Article 9 of The Constitution of India


Article 9 of Indian Constitution says that a person who voluntarily acquires citizenship of any other country is no longer an Indian citizen. It is a punishable offence if the person fails to surrender the passport. The Article 9 of the Indian Constitution also states that it is no longer an Indian citizen who willingly acquires citizenship from any other nation. A person must also surrender his / her Indian passport and voter card according to the Passports Act, and other Indian ID cards must not be used after acquiring citizenship from another country. Unless the person refuses to surrender the passport it is a criminal offence. People residing on India’s territory as of 26 November 1949 automatically became Indian citizens through the implementation of the relevant provisions of the Indian Constitution which came into force on 26 January 1950. The Indian Constitution also provided for citizenship of refugees from the Pakistani territory that had been part of India until partitioning.Indians born outside India on or after 26 January 1950 but before 10 December 1992 are Indian citizens by descent if their father was an Indian citizen at the time of their birth.
Indians born outside India on or after 10 December 1992 are considered Indian citizens if at the time of their birth either of their parents is Indian national.
From 3 December 2004 onwards, persons born outside India shall not be regarded as Indian citizens unless their birth is registered with an Indian diplomatic mission within one year of their birth date. In certain cases, verification may be made after one year with the Central Government’s permission. The application for registration of a birth of a child must be made to an Indian diplomatic mission and must be accompanied by a formal undertaking from the child’s parents that he or she does not hold another country’s passport. Indian citizenship by citizenship may be acquired by a foreigner who has been ordinarily resident in India for 12 years (throughout the 12-month period immediately preceding the application date and for 11 years in the aggregate of 14 years preceding the 12-month period) and other conditions as defined for in Section 6(1) of the Citizenship Act , 1955.

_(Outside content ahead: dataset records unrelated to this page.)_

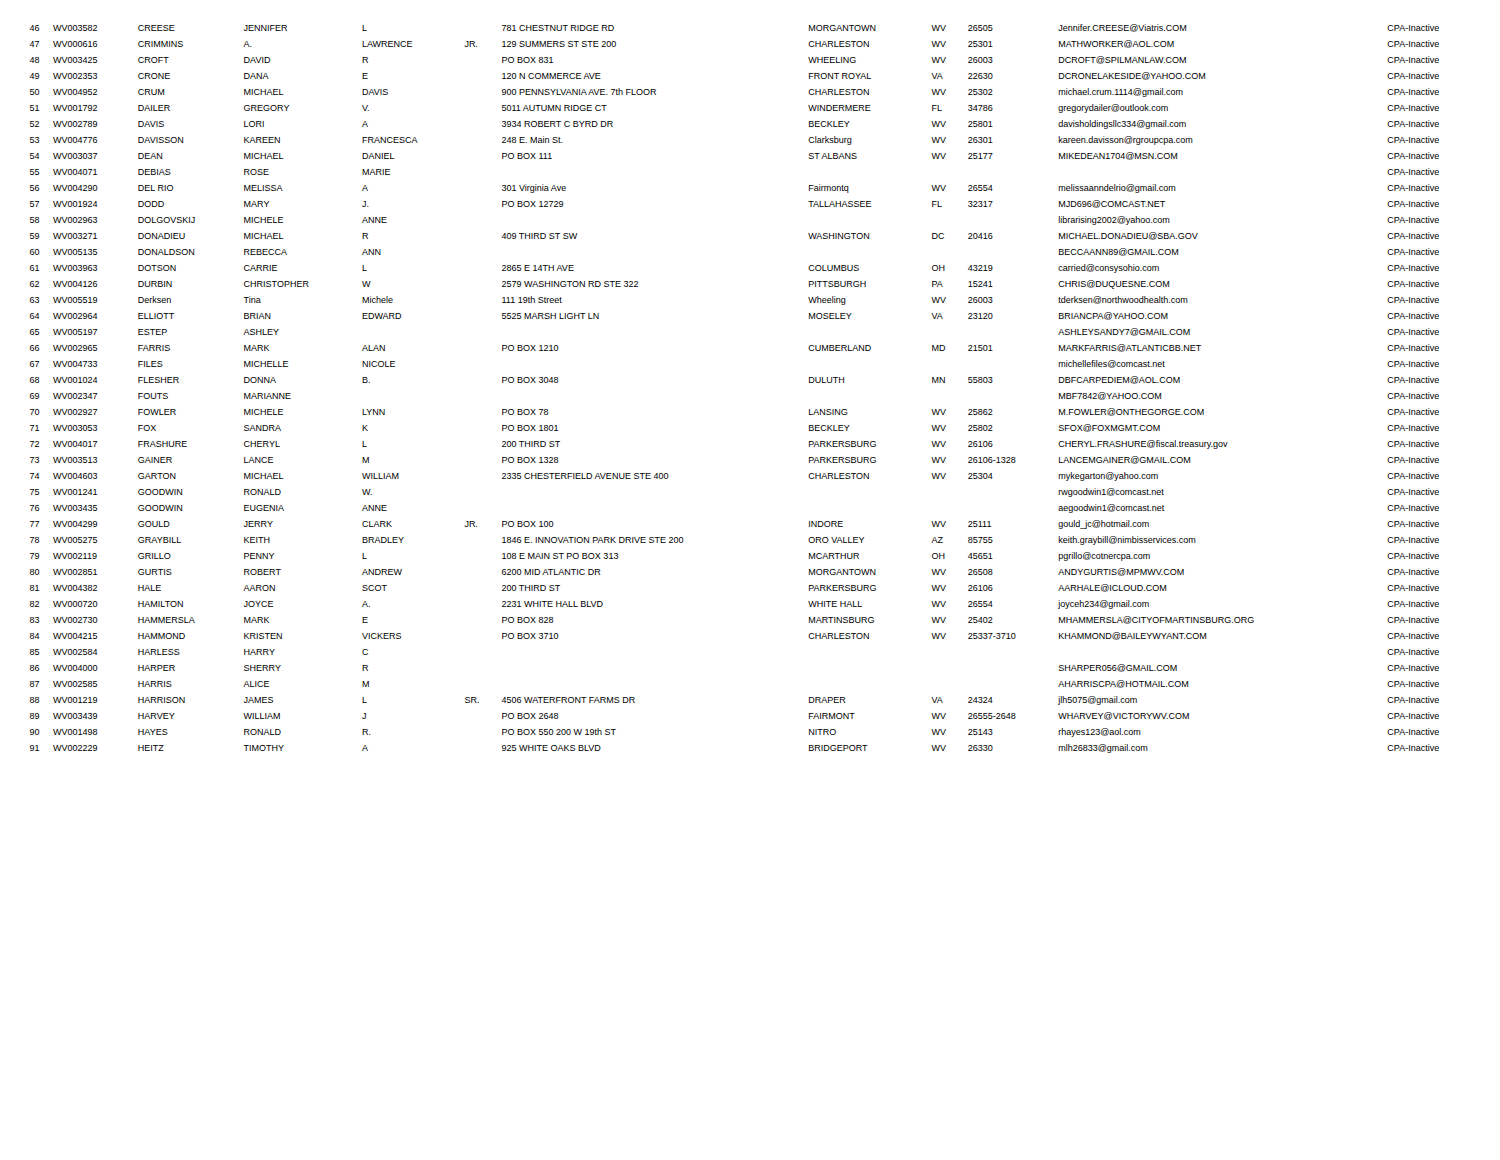| 46 | WV003582 | CREESE | JENNIFER | L | | 781 CHESTNUT RIDGE RD | MORGANTOWN | WV | 26505 | Jennifer.CREESE@Viatris.COM | CPA-Inactive |
| 47 | WV000616 | CRIMMINS | A. | LAWRENCE | JR. | 129 SUMMERS ST STE 200 | CHARLESTON | WV | 25301 | MATHWORKER@AOL.COM | CPA-Inactive |
| 48 | WV003425 | CROFT | DAVID | R | | PO BOX 831 | WHEELING | WV | 26003 | DCROFT@SPILMANLAW.COM | CPA-Inactive |
| 49 | WV002353 | CRONE | DANA | E | | 120 N COMMERCE AVE | FRONT ROYAL | VA | 22630 | DCRONELAKESIDE@YAHOO.COM | CPA-Inactive |
| 50 | WV004952 | CRUM | MICHAEL | DAVIS | | 900 PENNSYLVANIA AVE. 7th FLOOR | CHARLESTON | WV | 25302 | michael.crum.1114@gmail.com | CPA-Inactive |
| 51 | WV001792 | DAILER | GREGORY | V. | | 5011 AUTUMN RIDGE CT | WINDERMERE | FL | 34786 | gregorydailer@outlook.com | CPA-Inactive |
| 52 | WV002789 | DAVIS | LORI | A | | 3934 ROBERT C BYRD DR | BECKLEY | WV | 25801 | davisholdingsllc334@gmail.com | CPA-Inactive |
| 53 | WV004776 | DAVISSON | KAREEN | FRANCESCA | | 248 E. Main St. | Clarksburg | WV | 26301 | kareen.davisson@rgroupcpa.com | CPA-Inactive |
| 54 | WV003037 | DEAN | MICHAEL | DANIEL | | PO BOX 111 | ST ALBANS | WV | 25177 | MIKEDEAN1704@MSN.COM | CPA-Inactive |
| 55 | WV004071 | DEBIAS | ROSE | MARIE | | | | | | | CPA-Inactive |
| 56 | WV004290 | DEL RIO | MELISSA | A | | 301 Virginia Ave | Fairmontq | WV | 26554 | melissaanndelrio@gmail.com | CPA-Inactive |
| 57 | WV001924 | DODD | MARY | J. | | PO BOX 12729 | TALLAHASSEE | FL | 32317 | MJD696@COMCAST.NET | CPA-Inactive |
| 58 | WV002963 | DOLGOVSKIJ | MICHELE | ANNE | | | | | | librarising2002@yahoo.com | CPA-Inactive |
| 59 | WV003271 | DONADIEU | MICHAEL | R | | 409 THIRD ST SW | WASHINGTON | DC | 20416 | MICHAEL.DONADIEU@SBA.GOV | CPA-Inactive |
| 60 | WV005135 | DONALDSON | REBECCA | ANN | | | | | | BECCAANN89@GMAIL.COM | CPA-Inactive |
| 61 | WV003963 | DOTSON | CARRIE | L | | 2865 E 14TH AVE | COLUMBUS | OH | 43219 | carried@consysohio.com | CPA-Inactive |
| 62 | WV004126 | DURBIN | CHRISTOPHER | W | | 2579 WASHINGTON RD STE 322 | PITTSBURGH | PA | 15241 | CHRIS@DUQUESNE.COM | CPA-Inactive |
| 63 | WV005519 | Derksen | Tina | Michele | | 111 19th Street | Wheeling | WV | 26003 | tderksen@northwoodhealth.com | CPA-Inactive |
| 64 | WV002964 | ELLIOTT | BRIAN | EDWARD | | 5525 MARSH LIGHT LN | MOSELEY | VA | 23120 | BRIANCPA@YAHOO.COM | CPA-Inactive |
| 65 | WV005197 | ESTEP | ASHLEY | | | | | | | ASHLEYSANDY7@GMAIL.COM | CPA-Inactive |
| 66 | WV002965 | FARRIS | MARK | ALAN | | PO BOX 1210 | CUMBERLAND | MD | 21501 | MARKFARRIS@ATLANTICBB.NET | CPA-Inactive |
| 67 | WV004733 | FILES | MICHELLE | NICOLE | | | | | | michellefiles@comcast.net | CPA-Inactive |
| 68 | WV001024 | FLESHER | DONNA | B. | | PO BOX 3048 | DULUTH | MN | 55803 | DBFCARPEDIEM@AOL.COM | CPA-Inactive |
| 69 | WV002347 | FOUTS | MARIANNE | | | | | | | MBF7842@YAHOO.COM | CPA-Inactive |
| 70 | WV002927 | FOWLER | MICHELE | LYNN | | PO BOX 78 | LANSING | WV | 25862 | M.FOWLER@ONTHEGORGE.COM | CPA-Inactive |
| 71 | WV003053 | FOX | SANDRA | K | | PO BOX 1801 | BECKLEY | WV | 25802 | SFOX@FOXMGMT.COM | CPA-Inactive |
| 72 | WV004017 | FRASHURE | CHERYL | L | | 200 THIRD ST | PARKERSBURG | WV | 26106 | CHERYL.FRASHURE@fiscal.treasury.gov | CPA-Inactive |
| 73 | WV003513 | GAINER | LANCE | M | | PO BOX 1328 | PARKERSBURG | WV | 26106-1328 | LANCEMGAINER@GMAIL.COM | CPA-Inactive |
| 74 | WV004603 | GARTON | MICHAEL | WILLIAM | | 2335 CHESTERFIELD AVENUE STE 400 | CHARLESTON | WV | 25304 | mykegarton@yahoo.com | CPA-Inactive |
| 75 | WV001241 | GOODWIN | RONALD | W. | | | | | | rwgoodwin1@comcast.net | CPA-Inactive |
| 76 | WV003435 | GOODWIN | EUGENIA | ANNE | | | | | | aegoodwin1@comcast.net | CPA-Inactive |
| 77 | WV004299 | GOULD | JERRY | CLARK | JR. | PO BOX 100 | INDORE | WV | 25111 | gould_jc@hotmail.com | CPA-Inactive |
| 78 | WV005275 | GRAYBILL | KEITH | BRADLEY | | 1846 E. INNOVATION PARK DRIVE STE 200 | ORO VALLEY | AZ | 85755 | keith.graybill@nimbisservices.com | CPA-Inactive |
| 79 | WV002119 | GRILLO | PENNY | L | | 108 E MAIN ST PO BOX 313 | MCARTHUR | OH | 45651 | pgrillo@cotnercpa.com | CPA-Inactive |
| 80 | WV002851 | GURTIS | ROBERT | ANDREW | | 6200 MID ATLANTIC DR | MORGANTOWN | WV | 26508 | ANDYGURTIS@MPMWV.COM | CPA-Inactive |
| 81 | WV004382 | HALE | AARON | SCOT | | 200 THIRD ST | PARKERSBURG | WV | 26106 | AARHALE@ICLOUD.COM | CPA-Inactive |
| 82 | WV000720 | HAMILTON | JOYCE | A. | | 2231 WHITE HALL BLVD | WHITE HALL | WV | 26554 | joyceh234@gmail.com | CPA-Inactive |
| 83 | WV002730 | HAMMERSLA | MARK | E | | PO BOX 828 | MARTINSBURG | WV | 25402 | MHAMMERSLA@CITYOFMARTINSBURG.ORG | CPA-Inactive |
| 84 | WV004215 | HAMMOND | KRISTEN | VICKERS | | PO BOX 3710 | CHARLESTON | WV | 25337-3710 | KHAMMOND@BAILEYWYANT.COM | CPA-Inactive |
| 85 | WV002584 | HARLESS | HARRY | C | | | | | | | CPA-Inactive |
| 86 | WV004000 | HARPER | SHERRY | R | | | | | | SHARPER056@GMAIL.COM | CPA-Inactive |
| 87 | WV002585 | HARRIS | ALICE | M | | | | | | AHARRISCPA@HOTMAIL.COM | CPA-Inactive |
| 88 | WV001219 | HARRISON | JAMES | L | SR. | 4506 WATERFRONT FARMS DR | DRAPER | VA | 24324 | jlh5075@gmail.com | CPA-Inactive |
| 89 | WV003439 | HARVEY | WILLIAM | J | | PO BOX 2648 | FAIRMONT | WV | 26555-2648 | WHARVEY@VICTORYWV.COM | CPA-Inactive |
| 90 | WV001498 | HAYES | RONALD | R. | | PO BOX 550 200 W 19th ST | NITRO | WV | 25143 | rhayes123@aol.com | CPA-Inactive |
| 91 | WV002229 | HEITZ | TIMOTHY | A | | 925 WHITE OAKS BLVD | BRIDGEPORT | WV | 26330 | mlh26833@gmail.com | CPA-Inactive |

Due to the requirements for the loss of Indian nationality when an Indian national naturalizes in another country and the requirement to renounce existing citizenships when naturalizing in India, it is generally difficult to have dual citizenship of India and another country. There are still some ways that a person may have dual citizenship of India and another country, including:

•During the work of their parents in India, kids of foreign officials born in India are also provided dual citizenship.
•Though acquiring a passport from the other country of citizenship will normally terminate Indian citizenship, a minor child of Indian origin may hold dual citizenship of India and another nation.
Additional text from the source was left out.